Friday, August 22, 2008

you string these beads...

a few of the ladies in my life started a young women's bible study; we're reading through the book of jeremiah one chapter a week... really chewing on the meat. chapter one: his calling to be a prophet. his obedience despite fear, doubt, inadequacies... his inner turmoil as a result, spilled onto pages out of order, most of which burned.
eva cried today. mom cried today. i cried today. i pulled the car over onto a street "road closed" said the sign attached to the chain stretching across the cracking, no, gaping asphault. and there we sat in our tears, our confusion, our anger, our pains, our denial, our spoken and unspoken words. there we sat in silence, amid screams, aching.
sometimes i think that each breath is teaching me how to breathe all over again. i picked up a djarum kretek to help with that on the way to work. i slowed down. i saw the nose, that beautiful nose in the side view mirror of the car of the boy sitting in traffic in front of me. i saw the monarch flutter in and out of turbulent pre-storm air (the storm never came to pass).
i have read two books in the last two days. my eyes are begging me to cover them. my back is itching. my room is a mess. my kitchen cupboards are bare. there is much too much to be done... and school commences monday.
and my soul is weeping. i don't think that i'll go into detail now... i don't know who reads this (perhaps all the more reason to take advantage of anonymity).
i pray for direction, then i think that if god showed me any more than he does (which isn't much... no, i shouldn't say that... he shows me a lot, but there is still so much that i don't pick up on) i wouldn't do it anyway... like a stubborn child, i think my way is best... as if any decision thus far, has been a good one. it is actually more like the stubborn child who has to do things in her own time as she musters up the courage to make a decision despite inadequate understanding.
i'm blogging again because i need the outlet. i'm doing it on here and not myspace because i just needed something different.
i'm sort of in a funk. if you pray, and especially if you do it in the spirit, please don't hold back... i need some intercession.

Sunday, August 17, 2008

drafted on 081708

ah... blogging. it would appear that i have retreated to my place back on the grid so to speak.

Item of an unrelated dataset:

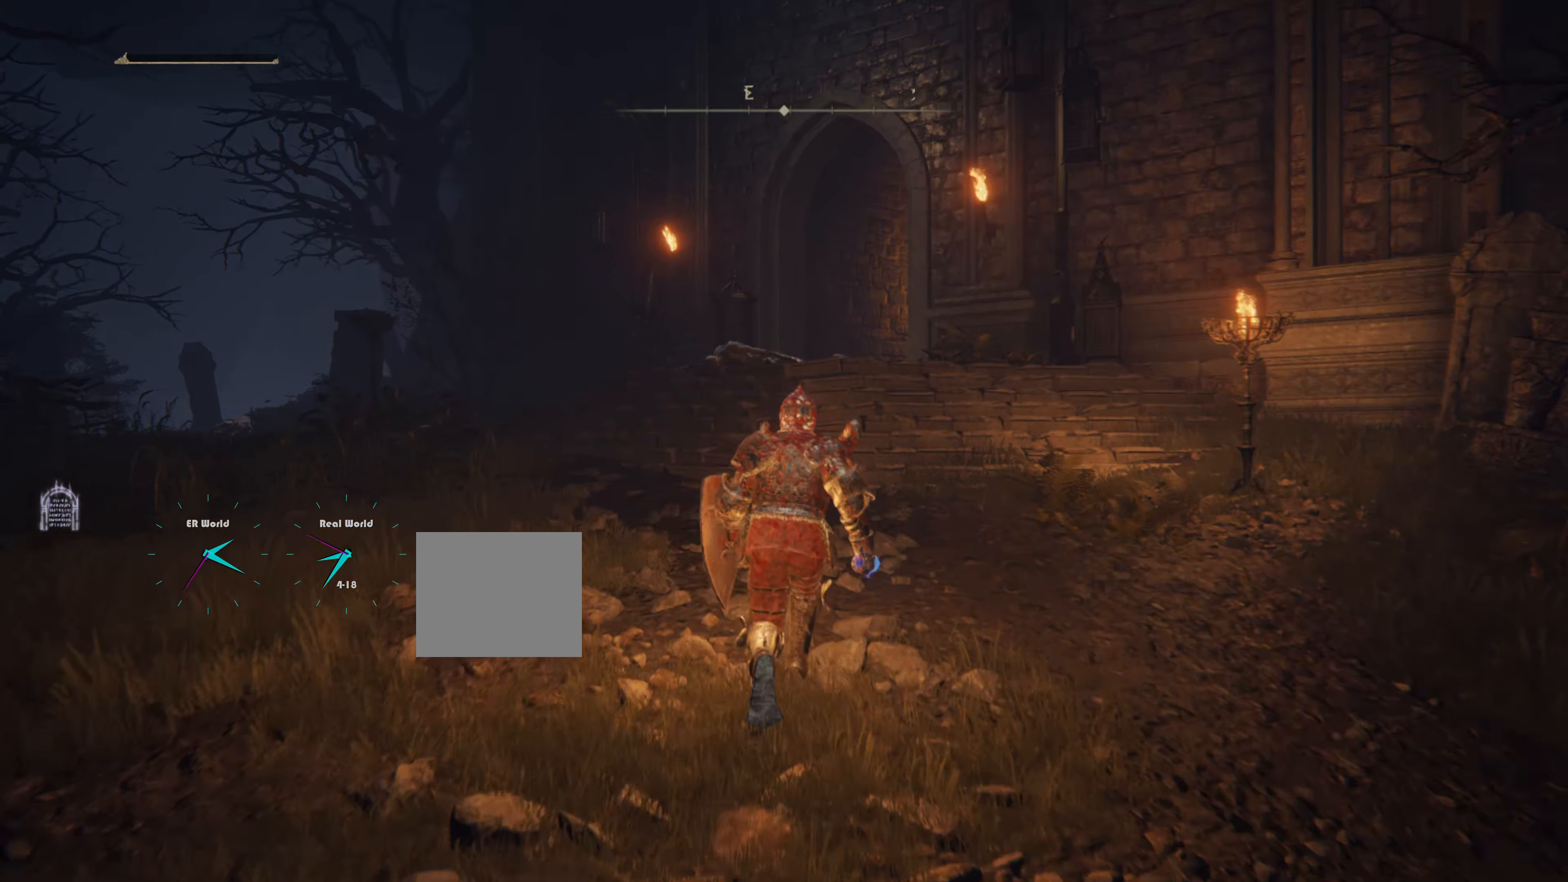
{"buttons": [], "left_stick": "center", "right_stick": "center", "events": [[351, "left_stick", "center"], [434, "right_stick", "center"]]}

i don't know who will read this. my hope is that someone will. but i also have a hope that it will not be anyone that i know. wouldn't that be joyous; to go through life doing things under a pseudonym? people not knowing who actually did what?

it slightly reminds me of what i do daily. sometimes i take credit for what i do (usually when there involves a bit of stupidity and folly) other times i give credit where credit is due--all glory be to god and whatnot. but in reality he deserves more than i give him.